Odds can often be more intuitive when making decisions, as they speak to the balance between occurrence and non-occurrence. This makes them particularly useful in situations where weighing different chances is required.
Complement Probability
The concept of complement probability encourages considering both the event and its non-occurrence. This view can be both practical and necessary.
  • Definition: The complement of an event \(E\), denoted as \(E'\), is the scenario where event \(E\) does not happen.
  • Relation: The sum of an event's probability and its complement always equals 1: \(P(E) + P(E') = 1\).
  • Example: Given \(P(E) = 0.4\), the complement probability is \(P(E') = 1 - 0.4 = 0.6\).
When planning for uncertain events, understanding complement probabilities can ensure a more complete assessment of potential outcomes, effectively providing the full picture.
Probability of an Event
Probability is a fundamental concept in understanding chance and risk in everyday situations. It provides a foundation for statistical reasoning.

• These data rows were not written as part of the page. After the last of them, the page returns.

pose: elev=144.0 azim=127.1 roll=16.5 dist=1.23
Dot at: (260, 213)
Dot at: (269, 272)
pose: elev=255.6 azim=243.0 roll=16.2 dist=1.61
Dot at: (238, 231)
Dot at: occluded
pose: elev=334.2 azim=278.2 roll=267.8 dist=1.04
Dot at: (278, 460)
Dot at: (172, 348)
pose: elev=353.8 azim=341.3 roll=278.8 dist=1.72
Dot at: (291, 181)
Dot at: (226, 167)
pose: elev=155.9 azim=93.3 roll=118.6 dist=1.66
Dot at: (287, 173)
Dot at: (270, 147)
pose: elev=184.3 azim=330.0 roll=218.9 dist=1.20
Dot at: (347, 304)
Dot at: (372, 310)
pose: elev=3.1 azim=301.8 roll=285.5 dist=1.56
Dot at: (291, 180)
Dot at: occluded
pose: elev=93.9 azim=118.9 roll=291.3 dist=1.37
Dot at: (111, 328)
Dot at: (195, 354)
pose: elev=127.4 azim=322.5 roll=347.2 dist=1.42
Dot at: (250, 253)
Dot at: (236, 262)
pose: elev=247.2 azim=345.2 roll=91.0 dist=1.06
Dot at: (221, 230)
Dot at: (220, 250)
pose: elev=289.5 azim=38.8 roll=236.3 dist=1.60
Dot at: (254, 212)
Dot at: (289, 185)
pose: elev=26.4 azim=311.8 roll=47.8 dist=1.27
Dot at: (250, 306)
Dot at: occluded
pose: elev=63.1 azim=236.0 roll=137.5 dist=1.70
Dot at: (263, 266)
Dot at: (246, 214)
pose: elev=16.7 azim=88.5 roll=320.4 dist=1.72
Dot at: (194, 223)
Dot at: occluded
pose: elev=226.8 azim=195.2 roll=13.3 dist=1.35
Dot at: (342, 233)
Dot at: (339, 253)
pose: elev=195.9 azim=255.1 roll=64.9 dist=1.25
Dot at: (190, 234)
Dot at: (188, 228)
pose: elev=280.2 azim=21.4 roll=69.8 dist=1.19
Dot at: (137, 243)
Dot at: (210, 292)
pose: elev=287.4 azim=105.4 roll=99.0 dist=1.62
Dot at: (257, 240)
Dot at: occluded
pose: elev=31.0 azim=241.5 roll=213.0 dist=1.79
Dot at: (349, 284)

  • Definition: The probability of an event \(E\), denoted as \(P(E)\), measures how likely the event is to occur, ranging from 0 (impossible) to 1 (certain).
  • Calculation: In practice, probability is calculated as the number of successful outcomes divided by the total number of possible outcomes.
  • Example: If \(P(E) = 0.4\), this indicates a 40% chance that event \(E\) will happen.
This concept helps in decision-making processes by quantifying levels of risk and enabling comparison amongst possible events, making better informed predictions.